In previous blogposts on the “rom-0” bug in 2014 and earlier this year, I first explained its nature and gave instructions on its patching.
Then I began publishing the results of counting the routers vulnerable to the “rom-0” bug and encouraging the community of network administrators and security professionals in eliminating the cause or at least neutralizing the impact of this bug. The testing website http://rom-0.cz was created, several presentations at professional conferences took place and the issue managed to attract the attention of the media that spread awareness of the “rom-0” bug among the general public. Media coverage of the security risk has proved to be a very effective and meaningful assistance, which put the Czech Republic ahead of the rest of the world in disposing of this threat, as is also shown by the graphs of the number of vulnerable devices.
The heterogeneous environment of the Czech Republic, where there is a large number of competing ISPs, is relying on “computer literacy” and individual responsibility of users and home network administrators. Unlike other countries with monopoly providers, our environment does not allow deploying a centralized solution, such as total prohibition of access to ports running the routers’ administration interfaces. In terms of the reduction percentage, the Czech Republic has, despite its initial leadership, lost to the rest of the world over the last year. In any case, it is good news that a large part of networks, administrators and operators has found its way to eliminate a total of hundreds of thousands of vulnerable boxes. The following graph shows the number of vulnerable devices in individual countries, according to the last counting in July 2015.

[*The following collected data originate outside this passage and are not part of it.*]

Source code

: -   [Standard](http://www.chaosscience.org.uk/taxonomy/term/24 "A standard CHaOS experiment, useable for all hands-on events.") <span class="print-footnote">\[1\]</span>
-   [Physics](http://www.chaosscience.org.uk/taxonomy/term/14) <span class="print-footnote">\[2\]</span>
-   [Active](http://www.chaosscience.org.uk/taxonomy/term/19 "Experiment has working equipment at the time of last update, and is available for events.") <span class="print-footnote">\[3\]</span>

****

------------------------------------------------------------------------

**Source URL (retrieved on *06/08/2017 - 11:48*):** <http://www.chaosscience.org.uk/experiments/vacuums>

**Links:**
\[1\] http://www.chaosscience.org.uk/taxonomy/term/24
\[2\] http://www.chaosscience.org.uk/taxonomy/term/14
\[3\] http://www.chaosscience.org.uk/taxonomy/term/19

Since the initial contact with the “rom-0” bug and our first counting in May 2014 until the last one in July 2015, the number of vulnerable boxes in the Czech Republic decreased from 5,368 in May 2014 to the current 1,561 (July 2015) — a decline by almost 71%. Globally, the decrease was from 1,225,514 (in May 2014) to the current 330,397, which is 73%. The following graph shows that most countries show a significant decline since the first counting. However, there are also isolated regions where the number of vulnerable devices has grown. Fortunately the numbers are not big and occurrence of new vulnerable boxes can be attributed to stock sellouts of routers with old firmware and some degree of carelessness and ignorance.
Despite the intensive awareness campaign among professionals and the general public, the problem with the boxes vulnerable to the “rom-0” bug has not disappeared completely even in the Czech Republic. We can only hope that router manufacturers and network operators learn their lesson, which will not only significantly reduce the probability of a similarly dangerous and easily exploitable bug in the future, but also bring about mechanisms to solve such situations. The CZ.NIC project Turris, which introduced routine automatic updates, became a pioneer in this field. The updates not only distribute security patches, but can also add new features and radically improve performance throughout the life cycle of home routers.